■ Extracted text ■
The simplest way is to just make a note in the documentation and hope that all our users and contributors will setup things correctly. But this is an error prone procedure and it might be too much work for some to the extent that they might not bother.

Still, if all that you require from your external dependencies is an official release, most ruby libraries are released as a gem so, you could just use rubygems and be done with it.

Using rubygems is all fine until you need to make some custom changes to a library. These might be some changes you are not ready to submit to the original projects, or even changes that you submitted but have not yet been integrated. Or, maybe they don’t even make sense for anyone else but you.

Due to ruby’s nature, in some cases, you can avoid having all of the external code in your repository with some clever monkey-patching. But, if you have changes that are not trivial, sooner or later, you will need to bundle the external dependency with your project.

A simple and quick idea is to just take all the source code of your dependency form it’s repository, copy and dump it in a directory, remove the .git or .svn directories and simply commit it. This is a good enough starting point and it’s exactly what script/plugin does in rails. You are now free to tweak it to your heart’s content and then commit it to your own project’s repository.

Let’s say that you now vendored a few libraries and happily hacked on them and your project for a while. Suddenly, a security flaw is discovered in one of the external libraries. It’s authors are quick to provide a fix and you are keen to have it.

So, if you used the “copy and dump” approach, you’re kinda screwed, since you need both the security fix and your magic tweaks. You have to either manually merge the changes, discard your changes and start from zero with the latest version or, ignore the security issue altogether. I’m not sure which one is scarier :).

Let’s just assume that you definitely need both the security fix and all your custom changes. Basically, to continue, you have two options. You could either apply the new fixes on top of your code or you could reapply your fixes on top of the new library code.

  • Applying new fixes on top of your code
All you need is a patchfile from the point where you vendored the dependency up to now. You’ll most likely have to create it by yourself. Then, you can try applying it on top of your code. If you want to go this route, I hope you noted that initial revision down somewhere or else, you’d have to guess and actually be lucky.

■ Job item ■
Write out the passage on vendoring Ruby dependencies from "Due to ruby’s" up to and including "own project’s repository.".

■ Recorded information ■
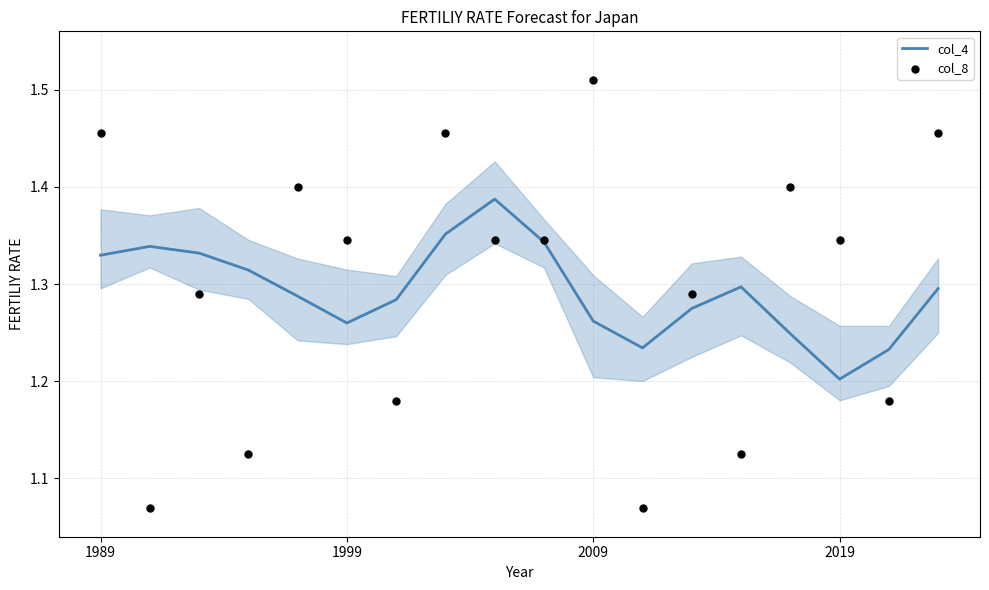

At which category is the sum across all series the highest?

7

■ Expected answer ■
Due to ruby’s nature, in some cases, you can avoid having all of the external code in your repository with some clever monkey-patching. But, if you have changes that are not trivial, sooner or later, you will need to bundle the external dependency with your project.

A simple and quick idea is to just take all the source code of your dependency form it’s repository, copy and dump it in a directory, remove the .git or .svn directories and simply commit it. This is a good enough starting point and it’s exactly what script/plugin does in rails. You are now free to tweak it to your heart’s content and then commit it to your own project’s repository.